Libya today appears to be breaking apart.

“But the neocons have broken their pick with the people. For they have been wrong about just about everything.”

While Gadhafi was dreadful, what threat was he to us, especially after he had surrendered his weapons of mass destruction?

In Egypt, we helped overthrow President Hosni Mubarak and hailed the election of the Muslim Brotherhood’s Mohammad Morsi.

A year later, we green-lighted Morsi’s overthrow by Mubarak’s army.

Terrorism has returned to Egypt, the Sinai is now a no man’s land, and almost all Egypt hates us now.

The Shia regime we brought to power in Iraq has so repressed the Sunnis that Anbar province is now hosting al-Qaida. Fallujah and Ramadi have fallen. President Nuri al-Maliki is asking for U.S. weapons to retrieve Anbar and for U.S. personnel to train his soldiers.

Unlike the bad, old Iraq, the new Iraq tilts to Tehran.

Afghan President Hamid Karzai has refused to sign a status of forces agreement giving our troops legal protections if they remain. This could cause a complete U.S. pullout in 2014, leading to the return of the Taliban we drove out in 2001.

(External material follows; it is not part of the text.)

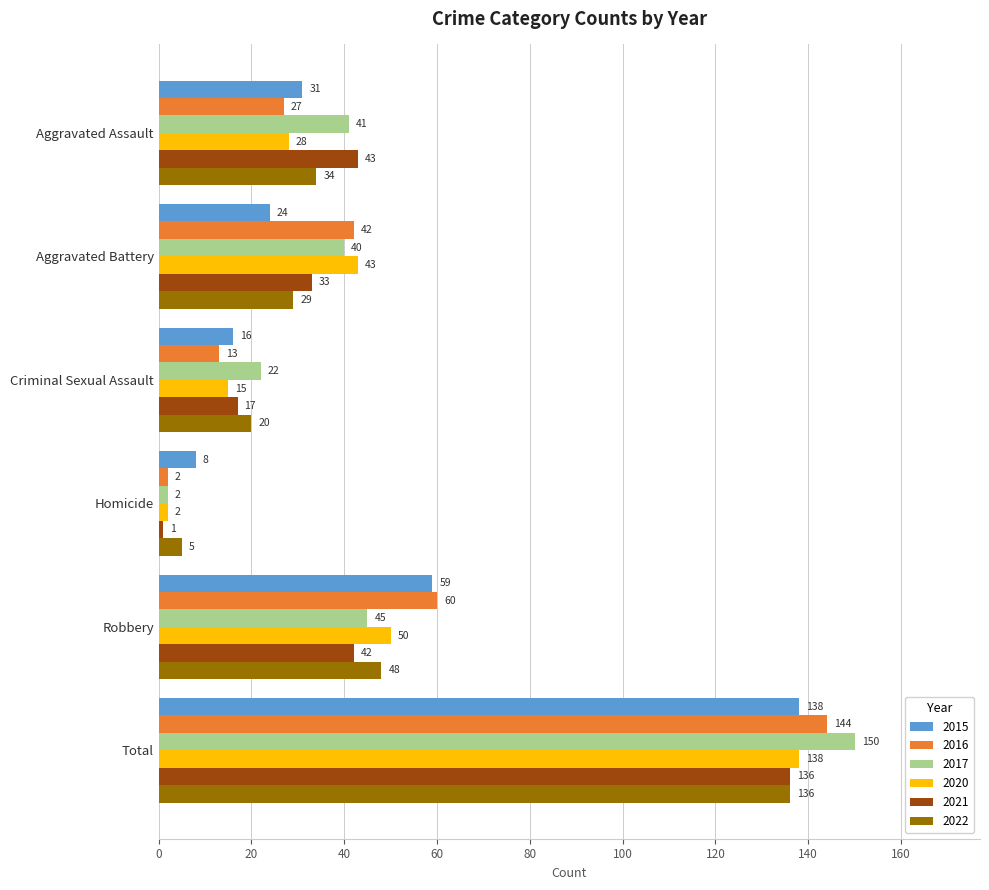

List the labels in order of 2021 value, largest first.

Total, Aggravated Assault, Robbery, Aggravated Battery, Criminal Sexual Assault, Homicide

Sunday saw terrorism in the heart of Kabul, with a restaurant favored by foreign officials targeted by a car bomb, followed by a machine-gunning of dining patrons in which 21 were killed.

Americans have fought bravely there for a dozen years. But how has our nation building in the Hindu Kush benefited the good old USA?

Pakistan, with nuclear weapons, has become a haven of the Taliban, perhaps the most dangerous country on earth. Anti-American elements in the Khyber region have, because of our drone attacks, been blocking a U.S. troop exodus to the sea.

How enduring is what we accomplished in Afghanistan?

Last summer, Obama, goaded by democracy crusaders and the War Party, was about to launch strikes on Syria when America arose as one to call a halt.

We did not attack Syria. Had we, we would have struck a blow for an insurgency dominated by the al-Nusra Front and Islamic State of Iraq and Syria. The ISIS goal? Detach Anbar from Iraq and unite it with jihadist-occupied sectors of Syria in a new caliphate.

Can we not see that Bashar Assad’s worst enemies are ours as well?